Supplied data:

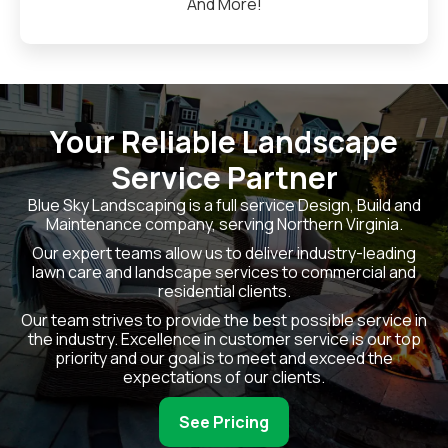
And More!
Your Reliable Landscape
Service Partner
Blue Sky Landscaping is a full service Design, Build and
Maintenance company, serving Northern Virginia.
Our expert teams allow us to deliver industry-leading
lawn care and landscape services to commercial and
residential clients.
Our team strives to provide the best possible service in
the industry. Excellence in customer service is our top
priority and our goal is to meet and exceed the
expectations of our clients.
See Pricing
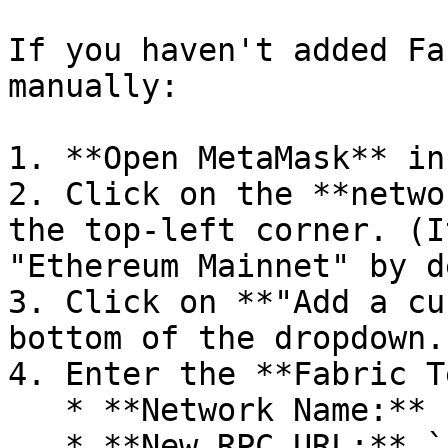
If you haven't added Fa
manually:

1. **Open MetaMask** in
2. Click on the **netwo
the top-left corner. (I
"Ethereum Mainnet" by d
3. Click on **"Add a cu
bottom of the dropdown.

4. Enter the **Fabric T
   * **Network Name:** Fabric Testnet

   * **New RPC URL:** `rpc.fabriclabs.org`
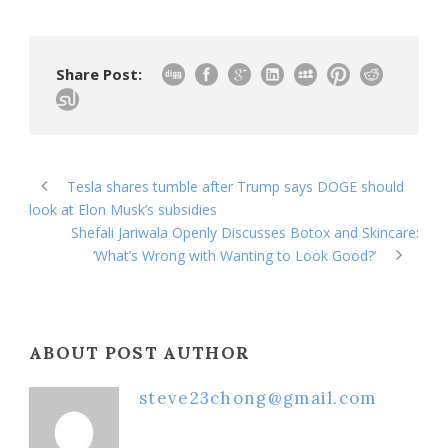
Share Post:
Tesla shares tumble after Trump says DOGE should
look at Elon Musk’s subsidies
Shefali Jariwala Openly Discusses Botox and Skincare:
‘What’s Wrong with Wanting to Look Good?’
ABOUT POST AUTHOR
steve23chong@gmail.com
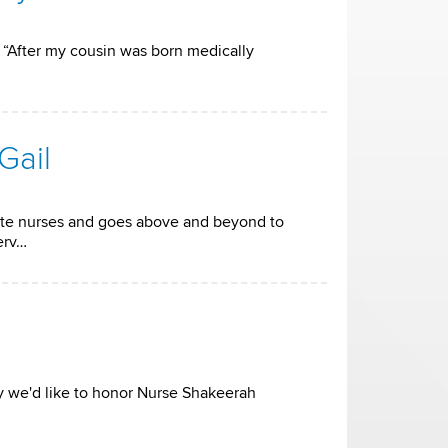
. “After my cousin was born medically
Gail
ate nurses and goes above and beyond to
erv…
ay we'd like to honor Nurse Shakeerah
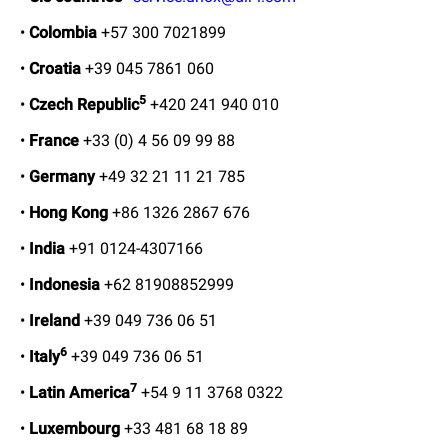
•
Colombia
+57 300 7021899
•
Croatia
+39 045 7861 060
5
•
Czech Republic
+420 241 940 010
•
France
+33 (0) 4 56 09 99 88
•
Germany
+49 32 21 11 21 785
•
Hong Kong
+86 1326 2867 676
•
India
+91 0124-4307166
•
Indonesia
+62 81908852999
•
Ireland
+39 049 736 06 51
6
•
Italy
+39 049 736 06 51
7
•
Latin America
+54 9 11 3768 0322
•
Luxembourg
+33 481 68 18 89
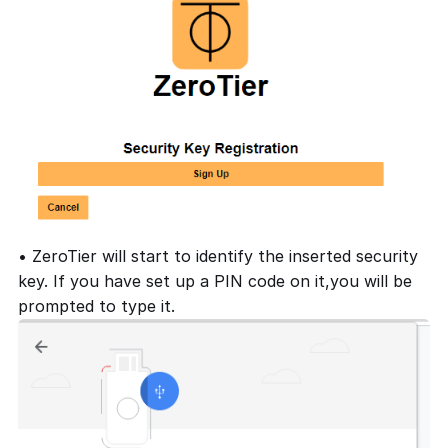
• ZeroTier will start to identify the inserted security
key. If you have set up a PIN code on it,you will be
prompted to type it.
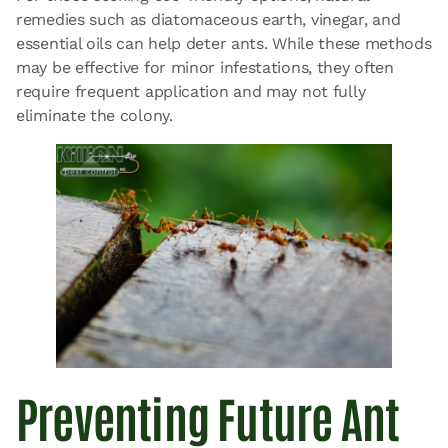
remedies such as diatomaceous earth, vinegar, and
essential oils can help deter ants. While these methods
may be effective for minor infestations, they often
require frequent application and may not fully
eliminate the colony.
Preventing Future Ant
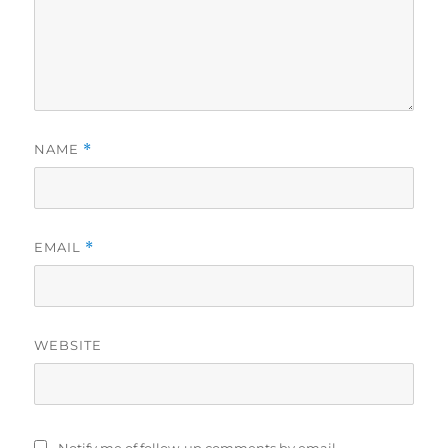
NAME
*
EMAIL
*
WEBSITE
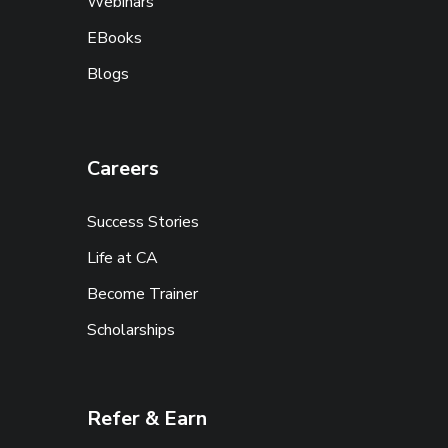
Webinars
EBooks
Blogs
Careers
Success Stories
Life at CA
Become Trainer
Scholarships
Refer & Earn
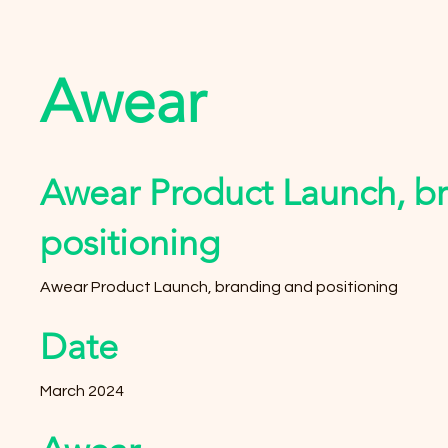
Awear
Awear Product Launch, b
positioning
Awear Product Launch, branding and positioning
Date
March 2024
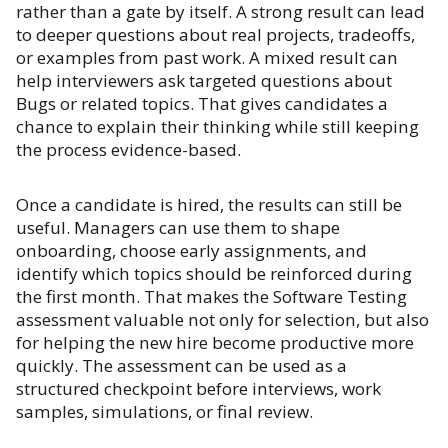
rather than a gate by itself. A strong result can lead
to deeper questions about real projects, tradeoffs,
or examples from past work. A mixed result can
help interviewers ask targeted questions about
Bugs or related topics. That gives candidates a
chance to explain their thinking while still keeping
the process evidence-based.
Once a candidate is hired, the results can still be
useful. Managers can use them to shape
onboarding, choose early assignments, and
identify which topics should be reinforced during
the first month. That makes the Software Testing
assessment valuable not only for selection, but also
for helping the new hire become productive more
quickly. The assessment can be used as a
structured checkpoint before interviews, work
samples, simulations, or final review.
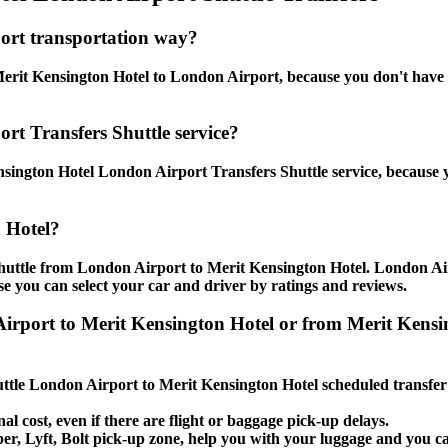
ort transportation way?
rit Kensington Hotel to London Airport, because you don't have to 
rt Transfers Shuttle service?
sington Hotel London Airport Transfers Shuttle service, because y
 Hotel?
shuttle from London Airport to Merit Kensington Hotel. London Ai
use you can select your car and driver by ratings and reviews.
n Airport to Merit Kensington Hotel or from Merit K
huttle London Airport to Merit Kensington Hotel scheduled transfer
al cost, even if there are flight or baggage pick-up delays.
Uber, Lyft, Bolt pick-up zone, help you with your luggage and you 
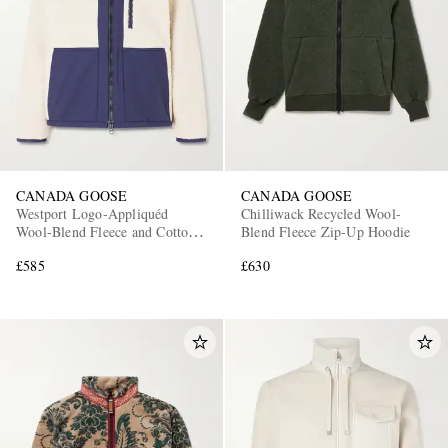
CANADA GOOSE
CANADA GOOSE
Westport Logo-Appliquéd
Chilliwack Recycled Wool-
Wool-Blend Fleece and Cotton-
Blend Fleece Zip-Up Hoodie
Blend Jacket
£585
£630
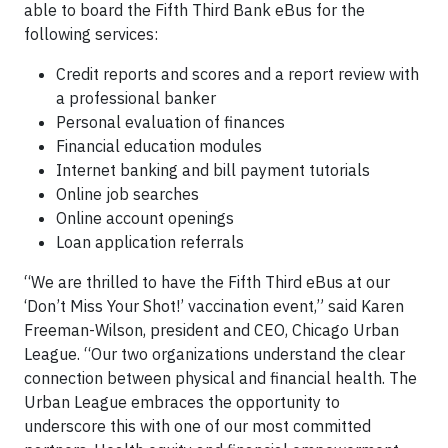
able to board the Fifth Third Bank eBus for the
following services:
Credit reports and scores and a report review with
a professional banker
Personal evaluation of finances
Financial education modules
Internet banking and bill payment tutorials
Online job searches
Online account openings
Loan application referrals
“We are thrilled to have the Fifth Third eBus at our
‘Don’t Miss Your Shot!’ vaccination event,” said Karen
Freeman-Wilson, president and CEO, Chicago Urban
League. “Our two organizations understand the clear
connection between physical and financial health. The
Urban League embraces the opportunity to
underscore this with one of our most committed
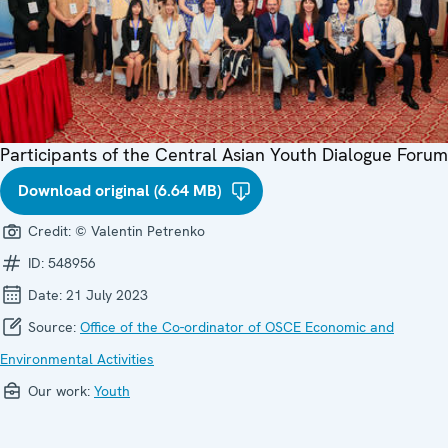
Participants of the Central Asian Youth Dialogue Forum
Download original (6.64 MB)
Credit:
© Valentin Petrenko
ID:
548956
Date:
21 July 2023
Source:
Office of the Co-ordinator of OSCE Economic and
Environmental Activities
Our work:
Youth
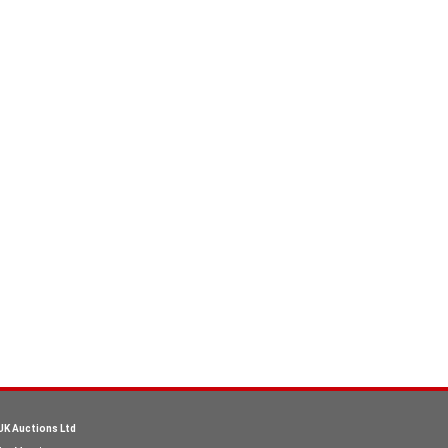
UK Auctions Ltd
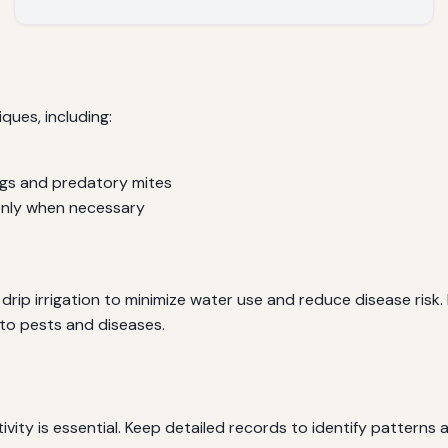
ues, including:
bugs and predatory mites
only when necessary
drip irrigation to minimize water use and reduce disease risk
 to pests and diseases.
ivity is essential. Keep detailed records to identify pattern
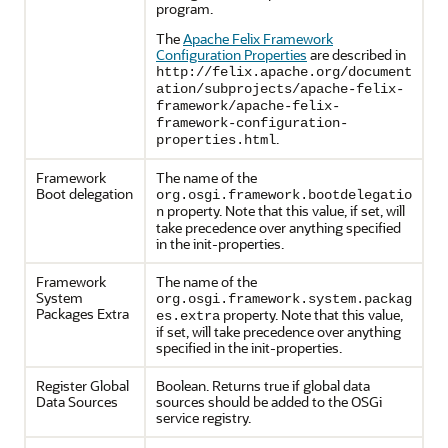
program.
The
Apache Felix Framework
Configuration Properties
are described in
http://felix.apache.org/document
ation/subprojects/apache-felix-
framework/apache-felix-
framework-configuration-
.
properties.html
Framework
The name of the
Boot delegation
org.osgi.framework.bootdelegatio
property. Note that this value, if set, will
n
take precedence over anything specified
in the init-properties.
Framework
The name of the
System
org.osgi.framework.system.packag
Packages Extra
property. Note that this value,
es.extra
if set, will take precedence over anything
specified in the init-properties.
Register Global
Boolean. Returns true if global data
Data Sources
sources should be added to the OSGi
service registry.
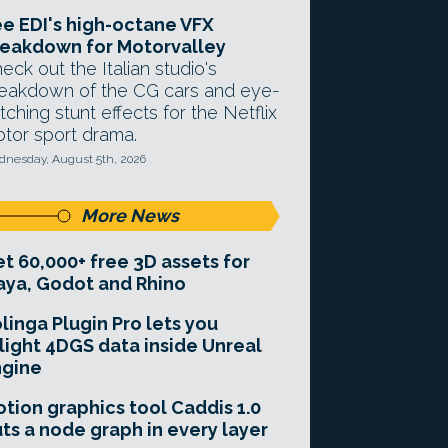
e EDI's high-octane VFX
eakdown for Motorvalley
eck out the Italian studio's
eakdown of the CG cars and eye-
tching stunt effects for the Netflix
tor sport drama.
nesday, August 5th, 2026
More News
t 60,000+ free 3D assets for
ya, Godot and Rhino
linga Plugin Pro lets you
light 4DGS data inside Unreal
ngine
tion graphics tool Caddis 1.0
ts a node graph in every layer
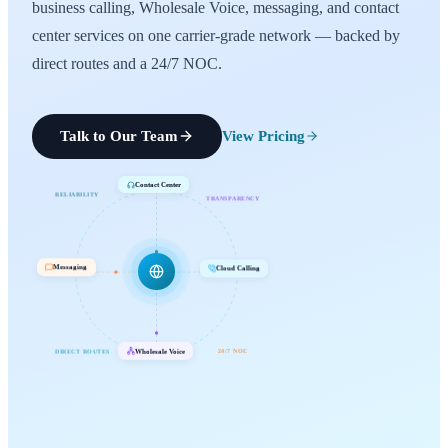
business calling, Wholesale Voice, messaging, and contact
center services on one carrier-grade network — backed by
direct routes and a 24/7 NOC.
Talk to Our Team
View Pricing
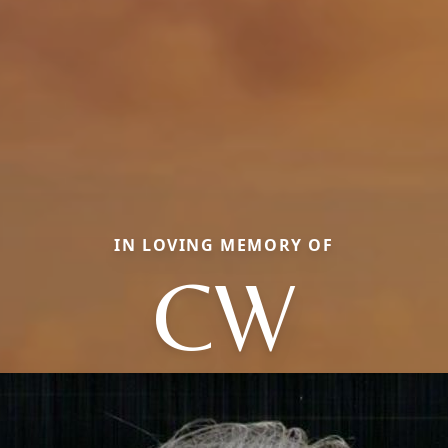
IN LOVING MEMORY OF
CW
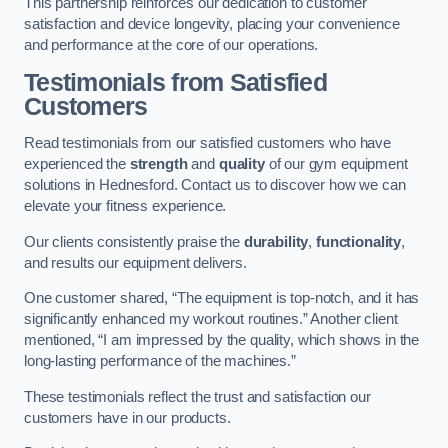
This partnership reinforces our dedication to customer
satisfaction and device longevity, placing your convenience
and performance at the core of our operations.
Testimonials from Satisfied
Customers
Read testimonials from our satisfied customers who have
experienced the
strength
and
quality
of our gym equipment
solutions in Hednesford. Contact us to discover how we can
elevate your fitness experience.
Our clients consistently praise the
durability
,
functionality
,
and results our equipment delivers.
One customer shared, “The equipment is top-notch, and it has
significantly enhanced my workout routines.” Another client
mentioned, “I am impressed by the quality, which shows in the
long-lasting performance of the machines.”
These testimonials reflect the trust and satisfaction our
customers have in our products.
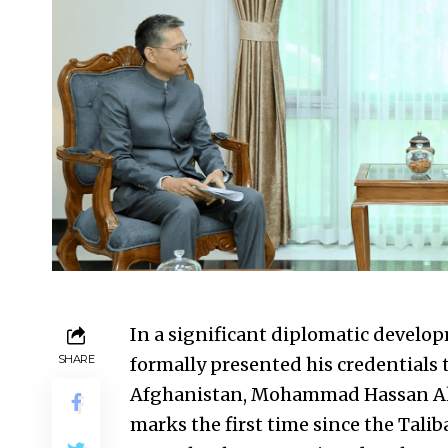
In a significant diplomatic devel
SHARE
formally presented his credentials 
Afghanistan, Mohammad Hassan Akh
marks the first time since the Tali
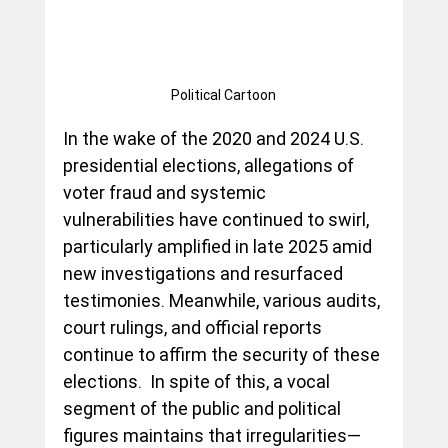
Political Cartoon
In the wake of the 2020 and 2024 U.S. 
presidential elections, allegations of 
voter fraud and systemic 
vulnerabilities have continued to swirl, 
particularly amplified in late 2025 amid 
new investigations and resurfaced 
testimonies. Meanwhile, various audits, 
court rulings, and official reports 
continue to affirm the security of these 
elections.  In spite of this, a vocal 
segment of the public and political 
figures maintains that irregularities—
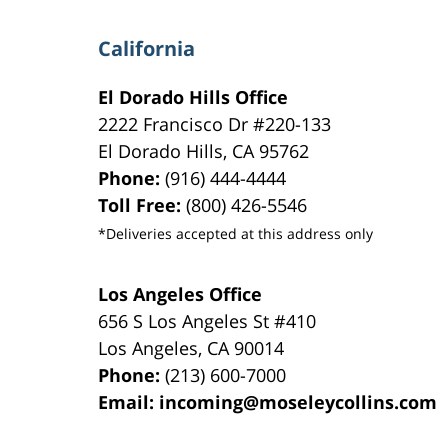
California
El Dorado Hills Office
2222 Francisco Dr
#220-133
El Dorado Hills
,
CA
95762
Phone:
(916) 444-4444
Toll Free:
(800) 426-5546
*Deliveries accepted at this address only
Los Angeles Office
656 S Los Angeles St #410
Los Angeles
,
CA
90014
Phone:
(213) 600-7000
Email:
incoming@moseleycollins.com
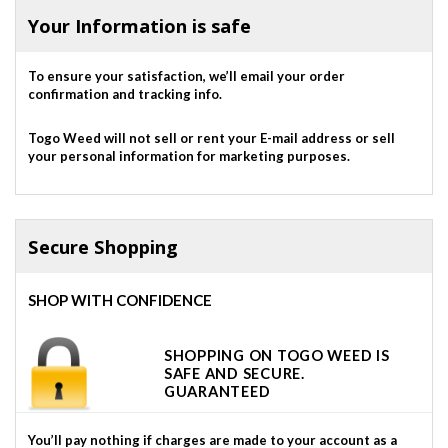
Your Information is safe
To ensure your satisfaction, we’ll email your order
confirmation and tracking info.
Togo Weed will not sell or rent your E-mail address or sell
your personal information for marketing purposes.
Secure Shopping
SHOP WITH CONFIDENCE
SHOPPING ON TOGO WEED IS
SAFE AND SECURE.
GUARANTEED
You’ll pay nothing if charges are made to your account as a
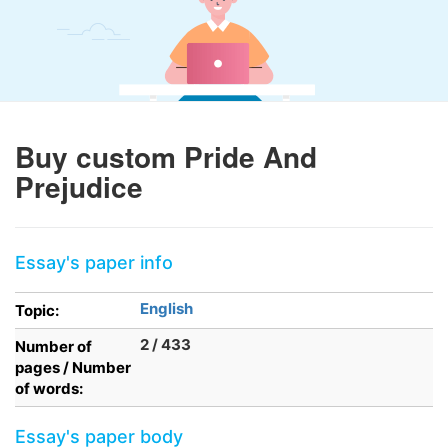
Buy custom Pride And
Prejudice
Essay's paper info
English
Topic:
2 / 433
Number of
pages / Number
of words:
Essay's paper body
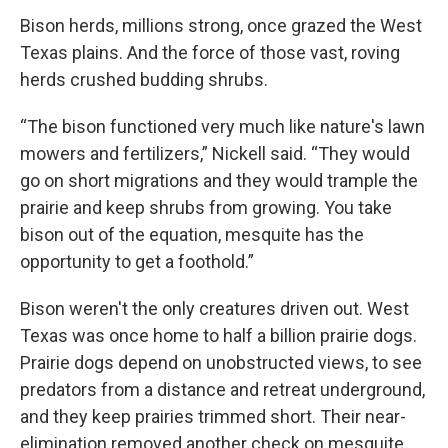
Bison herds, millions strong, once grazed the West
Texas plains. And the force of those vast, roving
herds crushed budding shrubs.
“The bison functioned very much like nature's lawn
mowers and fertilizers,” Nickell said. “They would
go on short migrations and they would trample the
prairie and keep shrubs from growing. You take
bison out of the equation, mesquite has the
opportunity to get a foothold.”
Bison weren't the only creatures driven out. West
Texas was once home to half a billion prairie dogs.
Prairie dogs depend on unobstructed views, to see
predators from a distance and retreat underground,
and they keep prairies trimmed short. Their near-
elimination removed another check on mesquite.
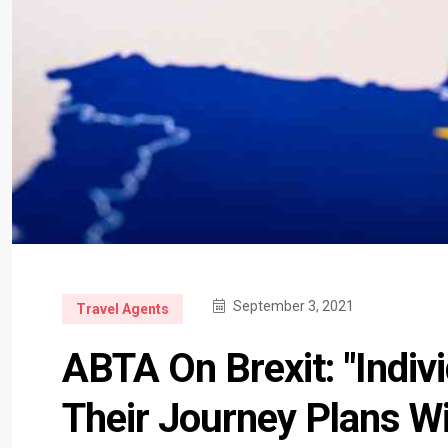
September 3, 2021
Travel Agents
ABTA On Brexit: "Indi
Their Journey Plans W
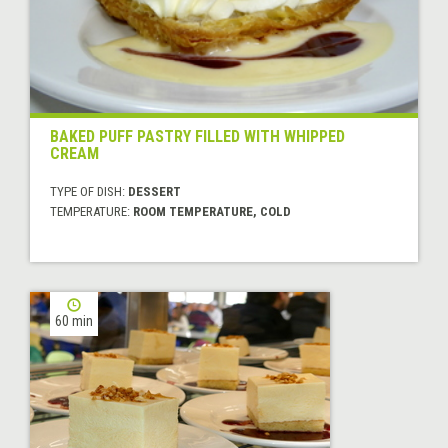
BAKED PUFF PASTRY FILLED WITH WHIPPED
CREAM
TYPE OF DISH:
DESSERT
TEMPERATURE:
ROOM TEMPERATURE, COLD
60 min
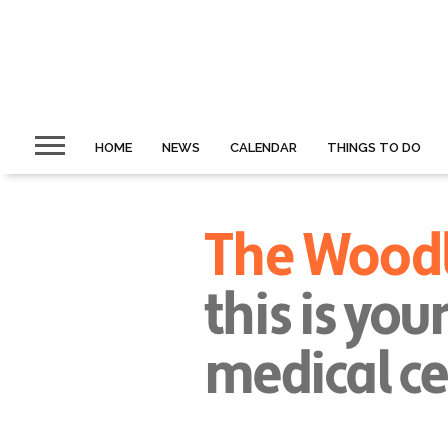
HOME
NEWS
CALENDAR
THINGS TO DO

What is needed: Since the pictures are not part of the copy, please transcribe only the lines above from the one with "for helping the" through the one with "ort transportation way?", exactly and with both ends.

Output of the exercise:
for helping the new hire become productive more
quickly. The assessment can be used as a
structured checkpoint before interviews, work
samples, simulations, or final review.
ort transportation way?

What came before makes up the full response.